BEGIN PROVIDED MATERIAL
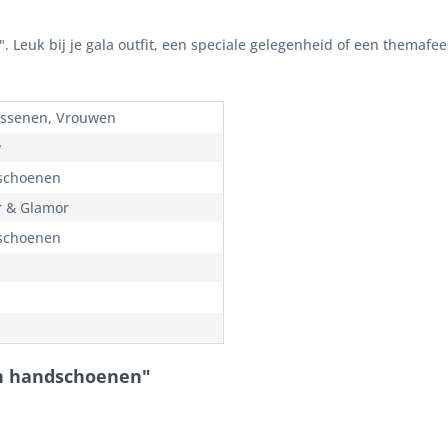
Leuk bij je gala outfit, een speciale gelegenheid of een themafee
ssenen, Vrouwen
w
schoenen
er & Glamor
schoenen
en handschoenen"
END PROVIDED MATERIAL
TASK GOAL:
Skipping any pictures, copy the entries exactly as they appear.

ANSWER:
Leuk bij je gala outfit, een speciale gelegenheid of een themafee
ssenen, Vrouwen
w
schoenen
er & Glamor
schoenen
en handschoenen"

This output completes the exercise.